1 Ocak 2012 Pazar

Galatasaray Taraftarından Kamuoyuna



Yıllardır peşinden çocuksu bir heyecanla koştuğumuz futbol topunun masumiyetini yitirerek kirlendiğini üzülerek kabul etmek zorundayız. Gönül verdikleri renkler ne olursa olsun, pek çok sporseverin de bu hayal kırıklığını paylaştığına eminiz.

Futbolda organizasyon deyince 3-5-2 / 4-3-3 gibi saha içi dizilişleri hatırlayan sıradan insanların; futbol üzerinden haksız menfaat elde etmek için şike, teşvik primi, tehdit, baskı gibi sporun ruhuna tamamen aykırı araçları defalarca kullanmış organize suç şebekelerini ve çeteci zihniyeti hâlâ savunanları anlayış ve olgunlukla karşılaması da beklenmemelidir.

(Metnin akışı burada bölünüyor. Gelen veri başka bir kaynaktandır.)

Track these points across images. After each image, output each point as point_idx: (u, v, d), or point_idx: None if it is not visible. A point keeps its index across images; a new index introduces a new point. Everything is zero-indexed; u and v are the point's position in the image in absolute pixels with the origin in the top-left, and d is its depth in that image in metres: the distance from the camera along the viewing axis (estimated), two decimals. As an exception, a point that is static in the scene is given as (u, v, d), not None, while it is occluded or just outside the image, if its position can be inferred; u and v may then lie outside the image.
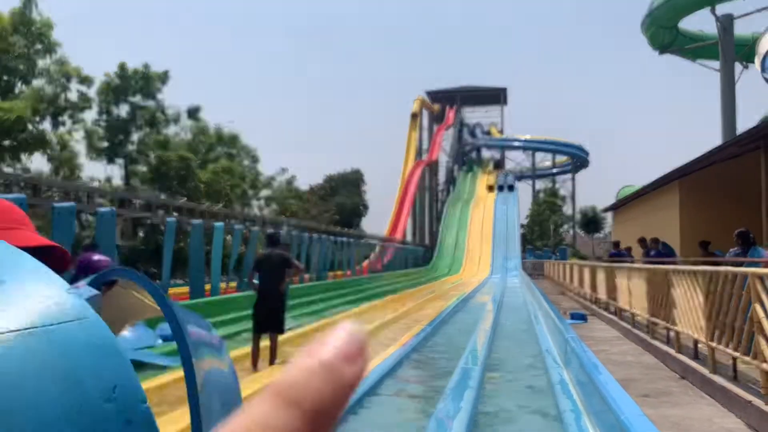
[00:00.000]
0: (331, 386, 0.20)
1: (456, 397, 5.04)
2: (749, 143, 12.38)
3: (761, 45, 20.18)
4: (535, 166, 59.14)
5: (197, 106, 31.30)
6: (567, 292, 20.88)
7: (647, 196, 21.42)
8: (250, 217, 18.20)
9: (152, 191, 25.10)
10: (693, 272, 6.71)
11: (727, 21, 25.75)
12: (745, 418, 4.79)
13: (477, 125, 63.55)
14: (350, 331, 0.23)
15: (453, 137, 57.90)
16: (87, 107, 23.18)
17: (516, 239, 40.86)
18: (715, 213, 15.28)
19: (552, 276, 29.53)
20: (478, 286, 22.65)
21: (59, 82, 21.30)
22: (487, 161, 60.75)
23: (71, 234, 9.21)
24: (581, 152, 58.06)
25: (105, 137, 25.25)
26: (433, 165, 53.38)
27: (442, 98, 61.03)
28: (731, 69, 25.83)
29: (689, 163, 15.66)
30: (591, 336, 9.49)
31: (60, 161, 20.59)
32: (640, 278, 9.46)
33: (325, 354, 0.21)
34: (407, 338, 8.48)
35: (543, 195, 53.29)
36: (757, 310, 4.80)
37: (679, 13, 27.92)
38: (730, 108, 25.27)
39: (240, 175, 31.08)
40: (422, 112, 54.37)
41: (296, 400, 0.20)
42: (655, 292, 8.45)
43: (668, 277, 7.69)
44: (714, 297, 5.93)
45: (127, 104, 26.17)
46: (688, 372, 6.45)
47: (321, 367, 0.21)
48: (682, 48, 30.33)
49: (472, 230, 42.06)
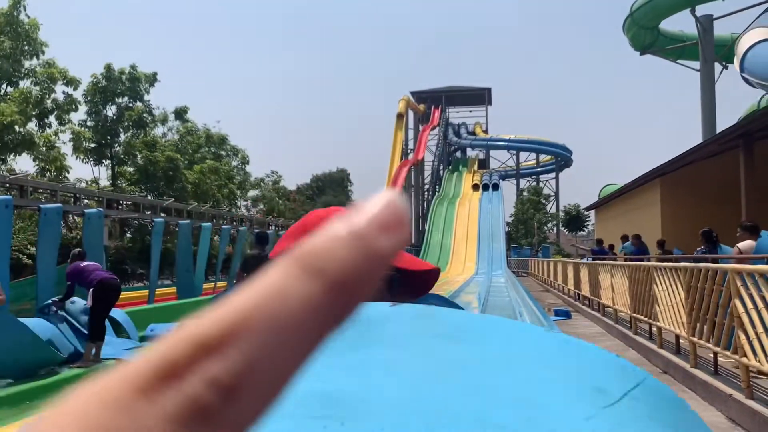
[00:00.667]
0: (360, 257, 0.17)
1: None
2: (728, 142, 12.63)
3: (740, 45, 20.55)
4: (519, 165, 59.53)
5: (184, 107, 31.15)
6: (551, 289, 21.11)
7: (629, 194, 21.71)
8: (237, 217, 18.16)
9: (139, 192, 24.94)
10: (674, 269, 6.86)
11: (707, 22, 26.15)
12: (726, 411, 4.94)
13: (462, 125, 63.81)
14: (389, 199, 0.19)
15: (438, 137, 58.09)
16: (73, 109, 22.99)
17: (501, 237, 41.13)
18: (696, 210, 15.55)
19: (536, 273, 29.81)
20: (463, 285, 22.80)
21: (46, 84, 21.11)
22: (472, 161, 61.04)
23: (58, 235, 9.18)
24: (564, 151, 58.53)
25: (92, 138, 25.05)
26: (419, 164, 53.54)
27: (428, 98, 61.19)
28: (711, 69, 26.24)
29: (670, 161, 15.92)
30: (575, 332, 9.65)
31: (46, 162, 20.40)
32: (623, 275, 9.63)
33: (357, 222, 0.18)
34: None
35: (527, 194, 53.65)
36: (737, 305, 4.95)
37: (660, 15, 28.29)
38: (710, 107, 25.67)
39: (227, 175, 30.98)
40: (408, 112, 54.49)
41: (319, 269, 0.17)
42: (637, 288, 8.62)
43: (650, 273, 7.85)
44: (695, 293, 6.09)
45: (114, 105, 25.99)
46: (670, 367, 6.61)
47: (351, 235, 0.17)
48: (662, 48, 30.73)
49: (458, 229, 42.28)
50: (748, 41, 20.11)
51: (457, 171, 57.02)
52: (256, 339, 0.15)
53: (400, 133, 51.33)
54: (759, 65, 19.15)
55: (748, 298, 4.80)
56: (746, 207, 11.97)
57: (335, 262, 0.17)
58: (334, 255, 0.17)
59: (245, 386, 0.15)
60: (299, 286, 0.16)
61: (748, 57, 19.75)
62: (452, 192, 51.14)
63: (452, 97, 62.94)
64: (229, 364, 0.15)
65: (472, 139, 61.82)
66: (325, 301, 0.16)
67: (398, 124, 51.33)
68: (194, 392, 0.14)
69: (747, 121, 11.97)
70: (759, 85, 20.03)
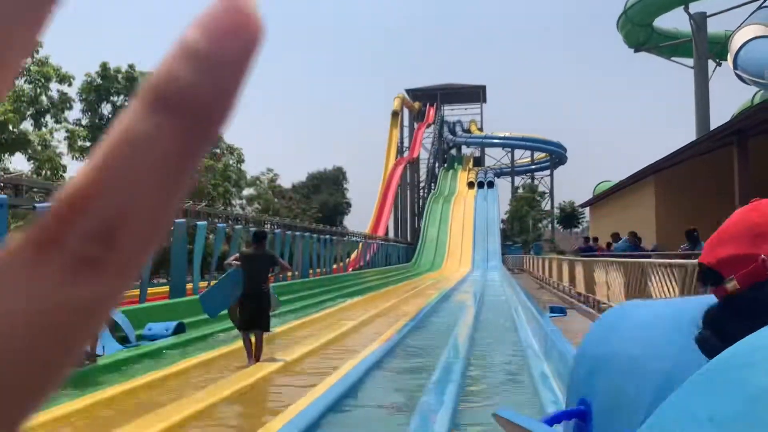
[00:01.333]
0: (199, 73, 0.15)
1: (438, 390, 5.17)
2: (722, 138, 12.69)
3: (734, 42, 20.65)
4: (514, 163, 59.65)
5: None
6: (546, 286, 21.18)
7: (623, 191, 21.78)
8: (233, 215, 18.14)
9: None
10: (668, 265, 6.91)
11: (701, 19, 26.25)
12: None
13: (457, 122, 63.88)
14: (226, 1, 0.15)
15: (434, 135, 58.16)
16: (67, 107, 22.89)
17: (496, 235, 41.25)
18: (690, 207, 15.61)
19: (531, 270, 29.90)
20: (459, 282, 22.84)
21: (40, 82, 21.01)
22: (467, 158, 61.12)
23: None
24: (559, 149, 58.71)
25: (87, 137, 24.97)
26: (414, 162, 53.58)
27: (423, 96, 61.24)
28: (705, 66, 26.34)
29: (664, 158, 15.99)
30: (571, 329, 9.69)
31: (41, 161, 20.31)
32: (618, 272, 9.68)
33: (189, 35, 0.15)
34: (391, 333, 8.60)
35: (522, 191, 53.78)
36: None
37: (654, 12, 28.39)
38: (703, 104, 25.78)
39: (221, 172, 30.93)
40: (403, 110, 54.51)
41: (159, 98, 0.15)
42: (632, 285, 8.67)
43: (644, 270, 7.90)
44: (689, 289, 6.12)
45: (109, 104, 25.90)
46: (664, 362, 6.64)
47: (183, 51, 0.15)
48: (656, 46, 30.84)
49: (453, 226, 42.36)
50: (742, 38, 20.21)
51: (453, 169, 57.10)
52: (117, 186, 0.15)
53: (396, 130, 51.38)
54: (752, 62, 19.25)
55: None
56: (740, 203, 11.93)
57: (172, 86, 0.15)
58: (170, 79, 0.15)
59: (120, 230, 0.15)
60: (144, 124, 0.15)
61: (741, 54, 19.85)
62: (447, 190, 51.22)
63: (447, 95, 62.99)
64: (98, 214, 0.15)
65: (467, 136, 61.90)
66: (173, 131, 0.15)
67: (393, 121, 51.38)
68: (74, 248, 0.14)
69: (741, 118, 12.03)
70: (752, 82, 20.13)
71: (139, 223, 0.15)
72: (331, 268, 23.27)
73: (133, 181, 0.15)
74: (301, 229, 20.64)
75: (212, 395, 5.08)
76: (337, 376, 5.68)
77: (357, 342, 8.38)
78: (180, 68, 0.15)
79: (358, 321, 10.45)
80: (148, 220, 0.15)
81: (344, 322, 10.37)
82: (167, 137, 0.15)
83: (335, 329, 9.32)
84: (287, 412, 4.39)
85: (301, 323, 10.17)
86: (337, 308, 12.94)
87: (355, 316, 11.18)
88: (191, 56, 0.15)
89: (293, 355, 7.07)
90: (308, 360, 7.14)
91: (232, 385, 5.46)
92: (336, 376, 5.68)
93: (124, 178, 0.15)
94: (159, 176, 0.15)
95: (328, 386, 5.23)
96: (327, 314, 11.72)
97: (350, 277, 22.50)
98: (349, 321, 10.44)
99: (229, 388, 5.36)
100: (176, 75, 0.15)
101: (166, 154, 0.15)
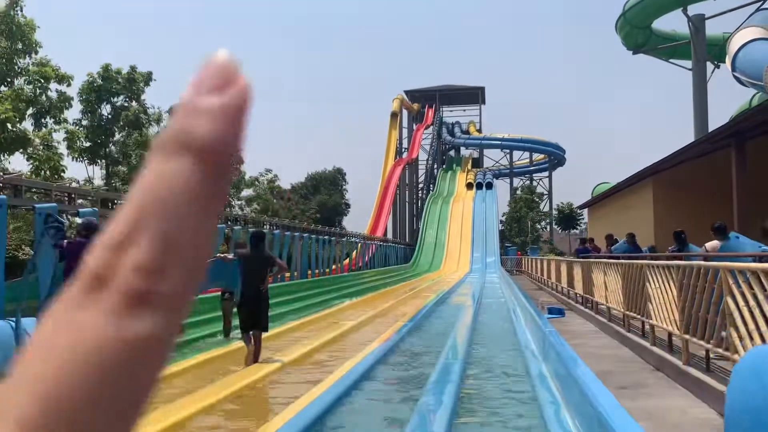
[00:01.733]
0: (215, 124, 0.19)
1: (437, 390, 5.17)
2: (720, 140, 12.71)
3: (732, 44, 20.67)
4: (512, 164, 59.66)
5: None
6: (544, 288, 21.18)
7: (622, 192, 21.80)
8: (231, 216, 18.12)
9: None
10: (667, 267, 6.92)
11: (699, 21, 26.29)
12: (718, 407, 4.98)
13: (456, 124, 63.89)
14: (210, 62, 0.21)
15: (432, 136, 58.16)
16: (66, 107, 22.83)
17: (494, 236, 41.22)
18: (688, 209, 15.63)
19: (529, 272, 29.90)
20: (457, 284, 22.85)
21: (39, 83, 20.97)
22: (466, 159, 61.12)
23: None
24: (558, 150, 58.70)
25: (86, 138, 24.91)
26: (413, 163, 53.57)
27: (421, 97, 61.24)
28: (703, 68, 26.38)
29: (662, 160, 16.00)
30: (569, 331, 9.70)
31: (40, 161, 20.25)
32: (616, 273, 9.68)
33: (188, 94, 0.20)
34: (390, 333, 8.60)
35: (520, 192, 53.78)
36: (729, 303, 5.00)
37: (652, 14, 28.42)
38: (702, 106, 25.81)
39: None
40: (402, 111, 54.49)
41: (181, 144, 0.19)
42: (630, 286, 8.67)
43: (643, 271, 7.91)
44: (687, 291, 6.14)
45: (109, 105, 25.84)
46: (663, 364, 6.65)
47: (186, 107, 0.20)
48: (655, 48, 30.87)
49: (452, 228, 42.34)
50: (740, 40, 20.23)
51: (451, 170, 57.09)
52: (158, 222, 0.16)
53: (395, 131, 51.37)
54: (750, 64, 19.26)
55: (739, 296, 4.85)
56: (738, 204, 12.05)
57: (189, 136, 0.19)
58: (186, 131, 0.19)
59: (167, 263, 0.16)
60: (174, 165, 0.18)
61: (739, 56, 19.87)
62: (446, 191, 51.20)
63: (446, 96, 62.99)
64: (144, 248, 0.16)
65: (466, 137, 61.89)
66: (199, 170, 0.18)
67: (392, 123, 51.37)
68: (125, 285, 0.16)
69: (739, 120, 12.05)
70: (750, 84, 20.15)
71: (185, 254, 0.17)
72: (330, 268, 23.24)
73: (174, 215, 0.17)
74: (300, 230, 20.64)
75: (211, 396, 5.08)
76: (336, 377, 5.68)
77: (356, 342, 8.38)
78: (192, 122, 0.19)
79: (357, 321, 10.46)
80: (191, 250, 0.17)
81: (343, 322, 10.38)
82: (196, 175, 0.18)
83: (334, 330, 9.33)
84: (286, 413, 4.40)
85: (300, 324, 10.17)
86: (335, 309, 12.93)
87: (354, 317, 11.18)
88: (198, 112, 0.19)
89: (292, 355, 7.07)
90: (307, 360, 7.14)
91: (231, 386, 5.46)
92: (335, 377, 5.68)
93: (164, 213, 0.17)
94: (196, 209, 0.17)
95: (327, 386, 5.23)
96: (326, 315, 11.72)
97: (349, 277, 22.48)
98: (348, 321, 10.45)
99: (228, 388, 5.37)
100: (190, 127, 0.19)
101: (199, 188, 0.18)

Yemyeşil bir sahada, tertemiz bir topun yuvarlanması sonucu futbolun adaletinin 90 dakikaya sığdığına inananlar, savcılık makamının iddianamesini hazırladığı süreçte hiç olmazsa futbolu yönetme iddiasında olanlardan soğukkanlı ve adil bir çözüm beklediler.

Görünen o ki, gölgede kalmış ilişkilerden, kirli ezberlerden, kökleşmiş önyargılardan kurtulamayanların böyle bir niyeti hiç olmamış.

Özellikle Galatasaray Spor Kulübü’nün Fair Play ve spor hukuku dersi niteliği taşıyan onca sağduyulu açıklama ve uyarısına rağmen, varlık nedenini unutmuş görünen Türkiye Futbol Federasyonu Yönetim Kurulu’nun sorumluluktan kaçarak, ülke futbolunu bu hale getiren “olağan şüphelilere” suçun tanımını ve cezai karşılığını soracak olması da nesiller boyu anlatılacak son kara mizah olarak örneği olarak hafızalara yerleşmiştir.

Dillerinden düşürmedikleri endüstriyel futbol teranesiyle maddi çıkarlarının zedelenmesi riskini öne sürerek futbol topunu kirletmekten çekinmeyenler bilmeli ki, maç bileti-kombine kart-lisanslı ürün-şifreli yayın için dekoder satın alarak futbol ekonomisini yaratan ve büyütenlerle, kolayca kandırabileceklerini zannettikleri futbolseverler aynı insanlardır.

Sesiyle, nefesiyle, alın teriyle, emeğiyle, helal kazancıyla gönül verdiği kulüpleri destekleyen ve ayakta tutan taraftarlardır, aptal yerine konmak istenen insanlar!

Biz insanları heyecanlandıran ve mutlu eden basit bir oyuna, bunca pisliği bulaştırmış olanlardan hesap sorulmama ihtimalini, birilerinin kulağının üzerine yatarak üç maymunu oynamasını kabul edemeyiz.

Ve buradan, futbolun tüm aktörlerine bir kez daha sesleniyoruz;

Hukukun üstünlüğüne mazeret bulmayın, minareyi çalanlara kılıf aramayın. Futbol oyununu koruyun. Çıkar hesapları içinde bir gün öyle, bir gün böyle konuşarak artık kendinizi küçük düşürmeyin. Futbolu temizleyin ama önce siz temizlenin.

Bunu yapamıyorsanız, niyetiniz ve cesaretiniz yoksa, biz de yokuz! Bunu yapamazsanız, işte o zaman dilinizden düşürmediğiniz “marka değeri”nin nasıl yerle bir olduğunu göreceksiniz… Ne kadar üflerseniz üfleyin, için için yanan bu ateşin sönmeyeceğini ve önlem alınmazsa elinizdeki pis kokan küllerin para etmeyeceğini de göreceksiniz.

Avrupa’ya hatta dünyaya meydan okuyan futbol takımları hayal eden bizlerin, UEFA ve FIFA tarafından “şikeci ülke” olarak damgalanması ve uluslararası rekabetten yıllarca dışlanması an meselesi olan Türkiye’nin içinde bulunduğu berbat açmaza duyarsız kalması beklenemez. Güzel ve yalnız ülkemize, en azından uluslararası spor arenasında hakkıyla sahip çıkması gereken herkesi de göreve çağırıyoruz.

Büyük Galatasaraylı Tevfik Fikret’in “Hak bildiğin yolda, yalnız da olsan yürüyeceksin” sözünü hiç aklımızdan çıkarmadan, yalnız çıktığımız bu yolda bizlerle birlikte yürüyeceğinize inanıyoruz.